It’s not news that clients and digital media agencies share a higher level of distrust than in previous decades. The client holds an RFP and pushes agencies to deliver their service free of charge. Desperate to close new accounts, the agencies’ respective sales teams give away their most valuable asset for free. In the performance media space, this often comes with a forecast that matches what the client wants to see (because why would a client bring on an agency that tells them their numbers will be difficult or impossible to hit?)
At the end of this process, a handful of digital media agencies have delivered spec work for nothing.
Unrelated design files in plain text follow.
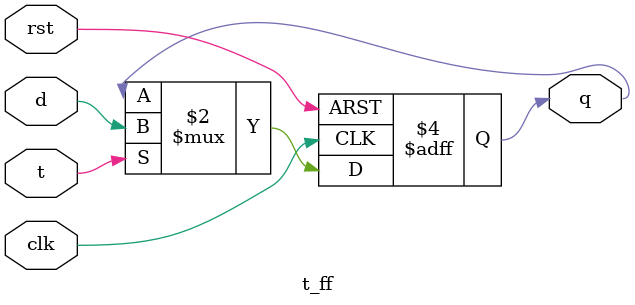
<source format=v>


// if t is 1 then q is the same as d
// if t is 0 then q is the same as q_prev

module t_ff(
    input clk,
    input rst,
    input t,
    input d,
    output reg q
);

always @(posedge clk or posedge rst)begin
    if(rst)
        q <= 1'b0;
    else if(t)
        q <= d;
end
endmodule
</source>
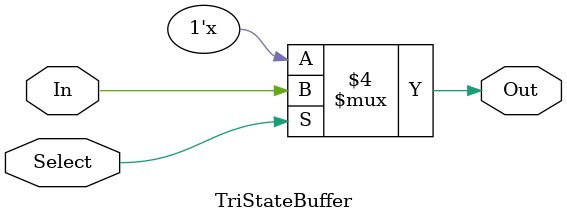
<source format=v>
/*
Anthony De Caria - April 5, 2013

This is a tri-state buffer.
*/
module TriStateBuffer (In, Select, Out);
	//	I/Os	//
	input In, Select;
	output Out;
	
	always@(In, Select)
	begin
		if (Select == 0)
		begin
			Out <= 1'bz;
		end
		else
		begin
			Out <= In;
		end
	end
endmodule

</source>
One (un)lucky agency wins the business.
Now that the account is in their hands, the client team needs to work quickly to reframe things. Because the relationship started on such shaky ground, the team will do what they can to show momentum with the performance metrics as it’s clear they will be well short of forecasted sales on day one.
Here’s where the tricks of the trade come in, and why it is on the client to be both skeptical of the data provided and have a realistic mindset.
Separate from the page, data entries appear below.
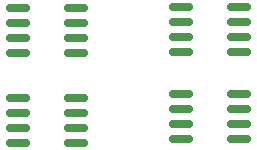
<source format=gbr>
%TF.GenerationSoftware,KiCad,Pcbnew,7.0.6*%
%TF.CreationDate,2023-10-15T16:26:04+03:00*%
%TF.ProjectId,MOSFET,4d4f5346-4554-42e6-9b69-6361645f7063,rev?*%
%TF.SameCoordinates,Original*%
%TF.FileFunction,Paste,Top*%
%TF.FilePolarity,Positive*%
%FSLAX46Y46*%
G04 Gerber Fmt 4.6, Leading zero omitted, Abs format (unit mm)*
G04 Created by KiCad (PCBNEW 7.0.6) date 2023-10-15 16:26:04*
%MOMM*%
%LPD*%
G01*
G04 APERTURE LIST*
G04 Aperture macros list*
%AMRoundRect*
0 Rectangle with rounded corners*
0 $1 Rounding radius*
0 $2 $3 $4 $5 $6 $7 $8 $9 X,Y pos of 4 corners*
0 Add a 4 corners polygon primitive as box body*
4,1,4,$2,$3,$4,$5,$6,$7,$8,$9,$2,$3,0*
0 Add four circle primitives for the rounded corners*
1,1,$1+$1,$2,$3*
1,1,$1+$1,$4,$5*
1,1,$1+$1,$6,$7*
1,1,$1+$1,$8,$9*
0 Add four rect primitives between the rounded corners*
20,1,$1+$1,$2,$3,$4,$5,0*
20,1,$1+$1,$4,$5,$6,$7,0*
20,1,$1+$1,$6,$7,$8,$9,0*
20,1,$1+$1,$8,$9,$2,$3,0*%
G04 Aperture macros list end*
%ADD10RoundRect,0.150000X0.825000X0.150000X-0.825000X0.150000X-0.825000X-0.150000X0.825000X-0.150000X0*%
G04 APERTURE END LIST*
D10*
%TO.C,Q4*%
X140750000Y-85405000D03*
X140750000Y-84135000D03*
X140750000Y-82865000D03*
X140750000Y-81595000D03*
X135800000Y-81595000D03*
X135800000Y-82865000D03*
X135800000Y-84135000D03*
X135800000Y-85405000D03*
%TD*%
%TO.C,Q3*%
X140725000Y-78020000D03*
X140725000Y-76750000D03*
X140725000Y-75480000D03*
X140725000Y-74210000D03*
X135775000Y-74210000D03*
X135775000Y-75480000D03*
X135775000Y-76750000D03*
X135775000Y-78020000D03*
%TD*%
%TO.C,Q2*%
X126935000Y-85725000D03*
X126935000Y-84455000D03*
X126935000Y-83185000D03*
X126935000Y-81915000D03*
X121985000Y-81915000D03*
X121985000Y-83185000D03*
X121985000Y-84455000D03*
X121985000Y-85725000D03*
%TD*%
%TO.C,Q1*%
X126935000Y-78105000D03*
X126935000Y-76835000D03*
X126935000Y-75565000D03*
X126935000Y-74295000D03*
X121985000Y-74295000D03*
X121985000Y-75565000D03*
X121985000Y-76835000D03*
X121985000Y-78105000D03*
%TD*%
M02*

</source>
Before you choose your partner, poke holes in the forecast delivered:
- Ask what assumptions were when they developed their forecast: There should be documented, well thought out assumptions.
- Be wary if one number is provided rather than a range: Unless Nostradamus works at this agency, they can’t be 100% certain of anything.
Once you choose a partner, you should be spending time before the first demand gen report determining:
- What success looks like in specific timeframes: This should be happening at both an overall business level and trickle down to specific campaigns.
- Appropriate date ranges for analyses: If you just brought on a partner, you were likely missing your numbers. Set a realistic ramp up with milestones and fair assumptions.
- Attribution windows used in aggregate and by publisher: Some digital systems measure on a 30-day window, others on a 14-day window. Sometimes results are based on someone clicking an ad. Sometimes it’s based on an ad being served. You have a responsibility to your company to know the difference.
- Pre/post time periods: Make sure the noise is taken out of any longitudinal comparisons.
When live, be on the lookout for these reporting tricks:
- Digital media efficiency is improving, but your overall business is flat or down: This will be presented as a win. You need an all-in metrics (money in / money out). If there is no lift in your sales, you are failing.
- The agency is reporting on ancillary metrics: Why would your agency team focus on video views to 3 seconds? Because that’s likely a metric that looks better than your core KPIs. Ignore the bullshit.
- They’re reporting a percentage increase without raw numbers: If your sales go from 2 to 3, your percentage increase was 50%. Pretty impressive until you see the denominator.
- Digital media channels are ranked by attributed CPA: If your agency compares your retargeting CPA to your prospecting CPA, rethink your choices. Ranking channels based on attributed sales is a fool’s errand for many reasons. If you’re making buying decisions on that, then you’re the fool.
- More thought went into the appearance of the dashboard than the content: Performance dashboards are fine if they contain valuable and correct information. They’re also more beneficial if they’re reviewed by you. The more you push for nice-to-have metrics, the worse it will be and the less you will use it.
If you’d like to break the cycle with your startup, the best solution is to create an honest dialogue before and after a media partner comes on board. The next best thing is course correcting early.